A 4-panel diagram showing the probability distributions of different parameters in their sample of galaxies.
Figure 2: Probability distributions of different properties of a sample of galaxies at z = 2. The upper left panel is shown swelling Size, top right is shown disc Size, bottom left appears chemical composition, and the bottom right shows the distance from a larger neighbor. The blue curves show the distributions of galaxies that end up being destroyed in the stellar halos of Milky Way-like systems, the black curve shows those that have survived to this day and form small and medium-sized galaxies, and the red curve shows those that eventually end up forming Milky Way-like galaxies. (Source: Figure 5 in today’s paper).

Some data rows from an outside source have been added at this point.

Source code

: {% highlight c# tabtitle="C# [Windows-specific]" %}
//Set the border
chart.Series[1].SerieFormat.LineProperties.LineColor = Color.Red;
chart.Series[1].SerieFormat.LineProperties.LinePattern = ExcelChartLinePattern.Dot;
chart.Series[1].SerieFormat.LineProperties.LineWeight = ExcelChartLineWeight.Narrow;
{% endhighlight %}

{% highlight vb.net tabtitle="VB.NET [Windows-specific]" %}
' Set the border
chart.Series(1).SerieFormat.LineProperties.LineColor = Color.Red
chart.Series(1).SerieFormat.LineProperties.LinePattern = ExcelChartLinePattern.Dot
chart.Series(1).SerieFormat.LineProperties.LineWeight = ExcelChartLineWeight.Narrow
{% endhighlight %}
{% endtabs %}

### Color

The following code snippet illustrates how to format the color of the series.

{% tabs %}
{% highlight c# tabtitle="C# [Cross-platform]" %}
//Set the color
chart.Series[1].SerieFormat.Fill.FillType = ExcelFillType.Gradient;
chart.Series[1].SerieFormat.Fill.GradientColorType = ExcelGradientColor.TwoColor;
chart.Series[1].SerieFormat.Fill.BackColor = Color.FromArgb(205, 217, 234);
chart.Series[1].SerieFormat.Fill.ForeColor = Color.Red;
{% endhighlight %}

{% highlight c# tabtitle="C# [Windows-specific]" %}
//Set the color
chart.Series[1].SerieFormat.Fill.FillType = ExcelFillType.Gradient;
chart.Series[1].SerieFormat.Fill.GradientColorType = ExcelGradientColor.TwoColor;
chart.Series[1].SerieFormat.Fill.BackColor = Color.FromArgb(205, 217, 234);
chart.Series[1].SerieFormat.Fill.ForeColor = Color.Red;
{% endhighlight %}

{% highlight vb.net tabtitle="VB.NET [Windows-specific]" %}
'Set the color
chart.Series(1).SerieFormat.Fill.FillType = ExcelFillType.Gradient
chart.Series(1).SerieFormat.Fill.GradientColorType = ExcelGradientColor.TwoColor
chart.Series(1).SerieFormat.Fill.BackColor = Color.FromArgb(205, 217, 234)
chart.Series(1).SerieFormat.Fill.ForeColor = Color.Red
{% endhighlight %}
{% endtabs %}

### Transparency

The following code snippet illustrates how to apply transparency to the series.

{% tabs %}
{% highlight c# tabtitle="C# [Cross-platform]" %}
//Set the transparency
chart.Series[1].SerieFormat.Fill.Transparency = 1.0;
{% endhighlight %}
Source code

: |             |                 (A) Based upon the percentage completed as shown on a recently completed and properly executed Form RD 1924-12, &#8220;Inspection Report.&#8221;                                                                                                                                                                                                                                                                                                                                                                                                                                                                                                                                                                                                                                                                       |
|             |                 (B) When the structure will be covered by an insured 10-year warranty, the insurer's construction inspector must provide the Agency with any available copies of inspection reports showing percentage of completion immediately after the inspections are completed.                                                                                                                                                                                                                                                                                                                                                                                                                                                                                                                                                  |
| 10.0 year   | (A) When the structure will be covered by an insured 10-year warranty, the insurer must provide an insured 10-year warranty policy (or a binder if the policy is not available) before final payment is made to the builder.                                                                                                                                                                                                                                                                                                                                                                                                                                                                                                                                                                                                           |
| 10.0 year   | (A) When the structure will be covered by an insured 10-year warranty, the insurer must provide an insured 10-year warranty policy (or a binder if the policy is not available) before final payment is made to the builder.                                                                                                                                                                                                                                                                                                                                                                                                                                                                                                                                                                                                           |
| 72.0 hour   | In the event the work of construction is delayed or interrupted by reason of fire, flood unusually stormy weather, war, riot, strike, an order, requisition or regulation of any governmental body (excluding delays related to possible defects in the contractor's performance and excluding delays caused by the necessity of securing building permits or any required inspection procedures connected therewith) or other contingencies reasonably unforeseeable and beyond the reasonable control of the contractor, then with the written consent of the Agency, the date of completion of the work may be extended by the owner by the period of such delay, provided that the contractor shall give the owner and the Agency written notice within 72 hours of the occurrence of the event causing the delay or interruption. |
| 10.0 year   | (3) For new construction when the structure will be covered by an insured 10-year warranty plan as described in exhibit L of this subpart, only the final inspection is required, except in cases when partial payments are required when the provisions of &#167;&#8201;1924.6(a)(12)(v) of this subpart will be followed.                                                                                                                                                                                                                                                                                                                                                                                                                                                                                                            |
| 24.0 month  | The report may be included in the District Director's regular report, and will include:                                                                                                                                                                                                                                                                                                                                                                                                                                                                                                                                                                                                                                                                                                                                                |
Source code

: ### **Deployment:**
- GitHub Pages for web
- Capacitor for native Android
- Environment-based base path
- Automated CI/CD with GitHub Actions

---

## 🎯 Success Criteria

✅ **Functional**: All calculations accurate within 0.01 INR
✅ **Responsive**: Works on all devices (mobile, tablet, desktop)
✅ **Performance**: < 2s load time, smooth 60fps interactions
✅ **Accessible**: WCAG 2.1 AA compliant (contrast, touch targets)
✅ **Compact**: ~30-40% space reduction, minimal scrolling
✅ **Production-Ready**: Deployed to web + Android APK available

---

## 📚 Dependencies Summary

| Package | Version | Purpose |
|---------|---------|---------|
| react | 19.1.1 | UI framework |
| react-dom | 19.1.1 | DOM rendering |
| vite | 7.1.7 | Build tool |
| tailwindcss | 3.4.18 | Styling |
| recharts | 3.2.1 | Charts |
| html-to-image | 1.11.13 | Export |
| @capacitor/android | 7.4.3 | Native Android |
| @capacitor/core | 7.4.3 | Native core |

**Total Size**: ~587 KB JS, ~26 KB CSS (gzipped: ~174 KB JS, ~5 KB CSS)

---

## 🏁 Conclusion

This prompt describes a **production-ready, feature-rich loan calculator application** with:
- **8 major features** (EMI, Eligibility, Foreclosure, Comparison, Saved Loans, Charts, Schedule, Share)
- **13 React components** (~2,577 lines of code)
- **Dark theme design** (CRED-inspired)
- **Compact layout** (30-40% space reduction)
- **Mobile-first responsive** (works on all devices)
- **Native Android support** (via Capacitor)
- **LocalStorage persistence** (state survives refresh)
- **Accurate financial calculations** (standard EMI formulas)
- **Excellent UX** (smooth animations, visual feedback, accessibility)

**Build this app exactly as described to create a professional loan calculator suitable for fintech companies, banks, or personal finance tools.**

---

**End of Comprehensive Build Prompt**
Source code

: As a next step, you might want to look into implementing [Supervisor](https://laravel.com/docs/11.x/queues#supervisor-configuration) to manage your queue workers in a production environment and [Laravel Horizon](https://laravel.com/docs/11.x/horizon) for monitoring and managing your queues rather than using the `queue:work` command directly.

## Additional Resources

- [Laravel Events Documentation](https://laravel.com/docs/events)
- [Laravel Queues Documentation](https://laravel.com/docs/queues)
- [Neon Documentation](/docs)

The authors ended by suggesting that if we performed an observational survey of such galaxies at z = 2, we might find examples of all three samples in the same regions, with their intervals giving us insight into which ones will survive in the future and which ones will be destroyed, feeding the stellar halos of others.

Edited by Maryam Said

Featured image credit: Getty Images / iStock

About Pratik Gandhi

I am a 3rd year Ph.D student in Astrophysics at UC Davis, from Mumbai, India. I study the formation and evolution of galaxies, and I’m really excited to use both simulations and observations to study galaxies. I am interested in scientific communication, teaching, and social issues in academia. Also a huge Star Trek fan, with Deep Space Nine and The Next Generation being my favorites!